Deputies personally on hook in false arrests; I ask county to care
Refusal to get judicial OK for arrests beforehand means that Hamilton County employees make themselves liable for tort under 42 U.S.C. § 1983
CHATTANOOGA, Tenn, Wednesday, Jan. 24, 2024 – Careless for deputies’ welfare. Heartlessly exposing men, women to personal liability and harm. Indifferent to the personal estates of county employees.
By David Tulis / NoogaRadio Network
The Hamilton County commission is disregarding the Tennessee constitution and black-letter law ban on general warrants, wherein deputies make misdemeanor arrests without a warrant.
This scheme is called general warrants, and is outlaw from the beginning of the republic and the state of Tennessee, founded in 1796, in the passage of the constitution. That is because the Christian elements in the constitution require respect of the presumed innocent person, the citizen or the member of the public who has absolute right not to be held to account by court, sheriff or jailer without a warrant.
The warrant requirement is intended to protect the citizen as much as the officer.
According to the Hamilton County sheriff’s department website, 2,260 misdemeanor arrest were made by deputies, probably many of them requiring a warrant.
The department, according to recent report, is 60 deputies short. How can the county gain employees when the policy of the county commission and sheriff’s department is illegal, and the onus for false imprisonment and false arrest is on the deputy?
That means that a false imprisonment or false arrest harm redounds to the deputy. That is to say, his estate, his family, his property, his assets are all put at risk by county policy.
I put the county on administrative notice April 15, 2020, about the requirements of the constitution and T.C.A. § 40-7-103, grounds for arrest by officer without warrant. I put magistrate Lorrie Miller on the same notice. I put Coty Wamp on administrative notice about this breach, and she retorted with a question: Do I really expect the deputy or officer to let the person go, run to the magistrate, get a warrant and then have to find the person? She was HCSO counsel at the time I addressed her; since she gained ascendancy after an election as district attorney.
Yes, arrest is a complicated and time-consuming process. The multiple steps are required in view of what the constitution considers the sanctity of the right to be left alone. As Americans, we have the right to be left alone. The constitution makes a big deal of being arrested. Arrest, seizure, caging, chaining or cuffing, imprisonment, stripping of one’s clothes or even containment in a holding area for 72 hours prior to meeting a magistrate is a terrible and terrifying thing, An arrest might take all day. An arrest might consume a cop or deputy’s Thursday and Friday if he cannot find his mark or is troubled by the magistrate’s questions at the required examination of the accuser’s claims.
The case Tulis v. Orange demands of federal court an injunction against the city of Franklin for my causeless and warantless arrest Nov. 6, 2021. I am suing its cop, William Orange, and others. The court is fully brief on the “public offense” standard for warrantless arrest.

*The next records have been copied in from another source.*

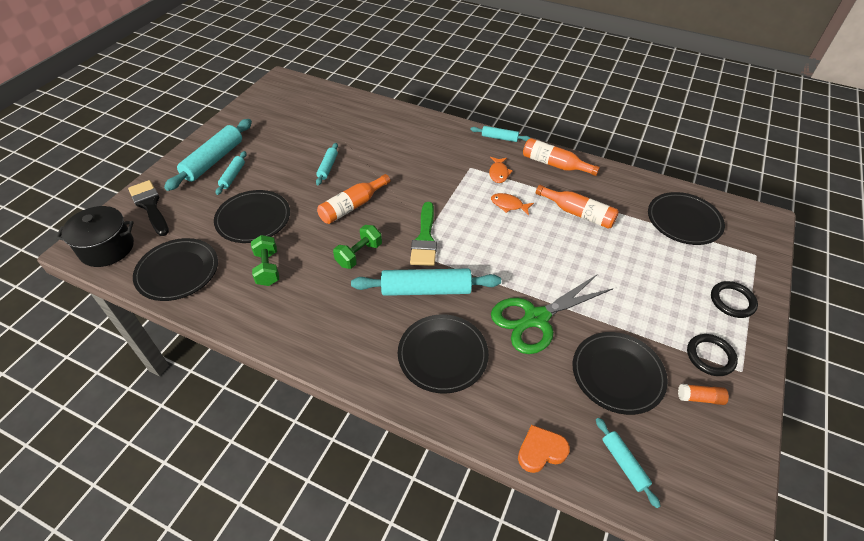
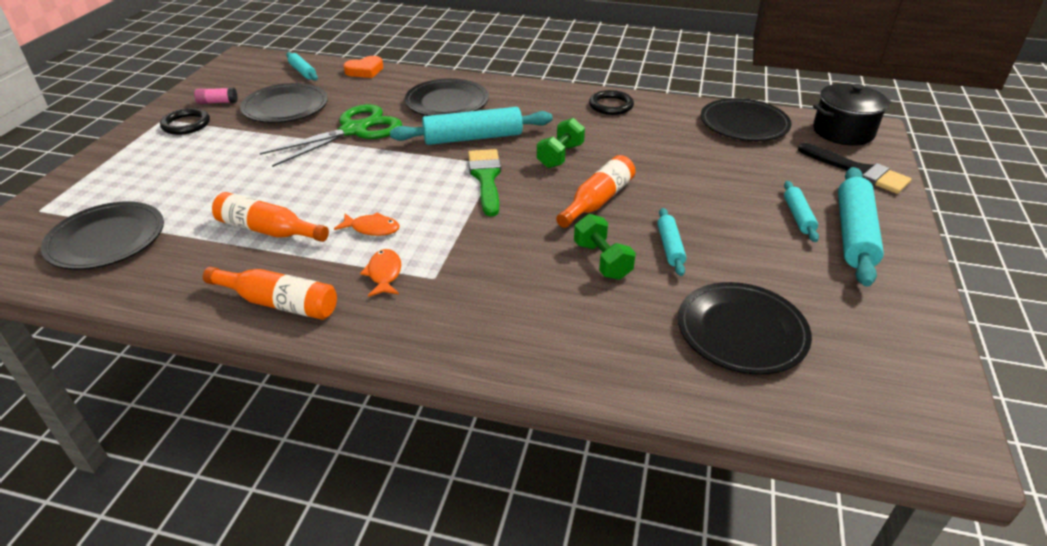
camera: 170 degrees right, 10 degrees down
(253, 219) = (714, 173): black plate -> black plate (741, 331)
(267, 268) = (653, 135): green dumbbell -> green dumbbell (602, 261)
(499, 138) = (378, 346): turquoise rolling pin -> none
(700, 398) = (217, 102): orange glue stick -> pink glue stick
(732, 301) = (121, 164): black ring -> black ring (611, 105)

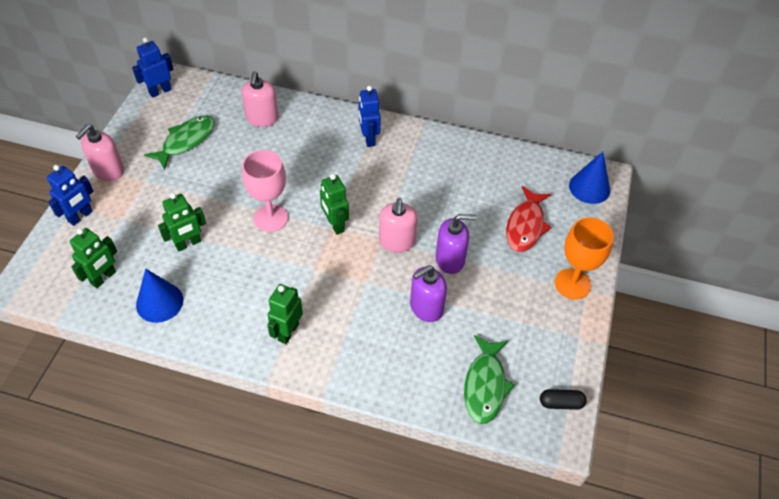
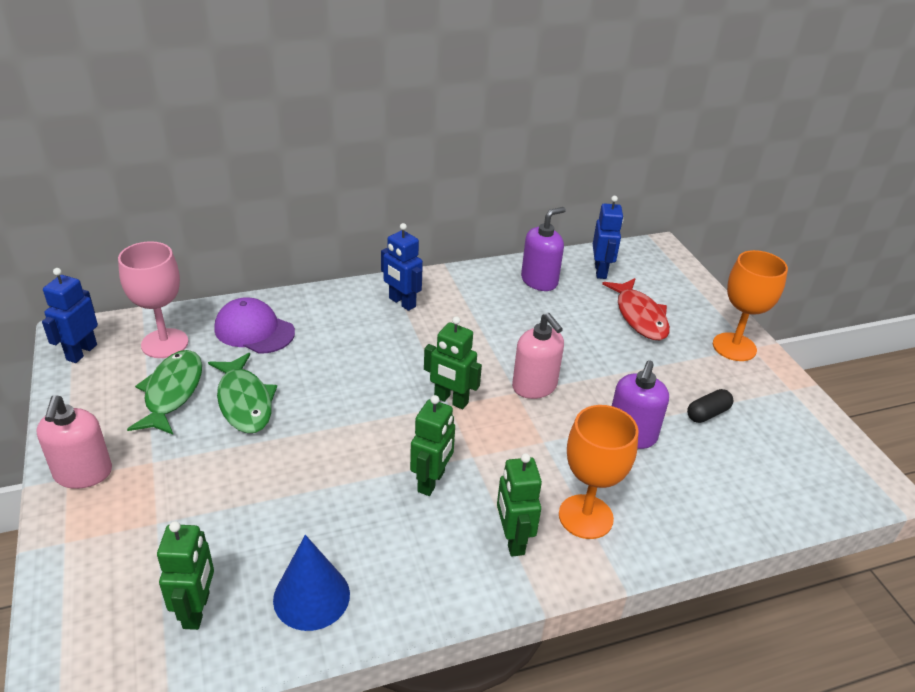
camera: 35 degrees left, 15 degrees down
(80, 216) = (87, 549): blue robot -> blue robot (601, 271)
(188, 244) = (286, 506): green robot -> green robot (431, 481)
(262, 119) = (254, 330): pink soap dispenser -> purple cap
(271, 218) = (367, 427): pink goblet -> pink goblet (165, 343)
(343, 343) = (585, 516): none -> orange goblet
(450, 260) = (605, 378): purple soap dispenser -> purple soap dispenser (539, 281)
(485, 385) = (765, 478): green fish -> green fish (244, 402)
(561, 403) = (844, 456): black capsule -> black capsule (707, 413)
(589, 187) = (657, 262): blue cone -> none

In short, if a person is not involved in a public offense, the officer or complainant must obtain a warrant before a magistrate. A public offense is one in the nature of a riot, affray, disturbance, breach of the peace, a disorder that has a public face and causes people in the context to feel uneasy or threatened.
My arrest traveling with a damaged taillight in no way is a public offense. It may be a breach of an agreement I have with the department of safety to be a licensee and user of a motor vehicle under the rules of the road. But it is nowhere near a public offense meeting the test under 40-7-103.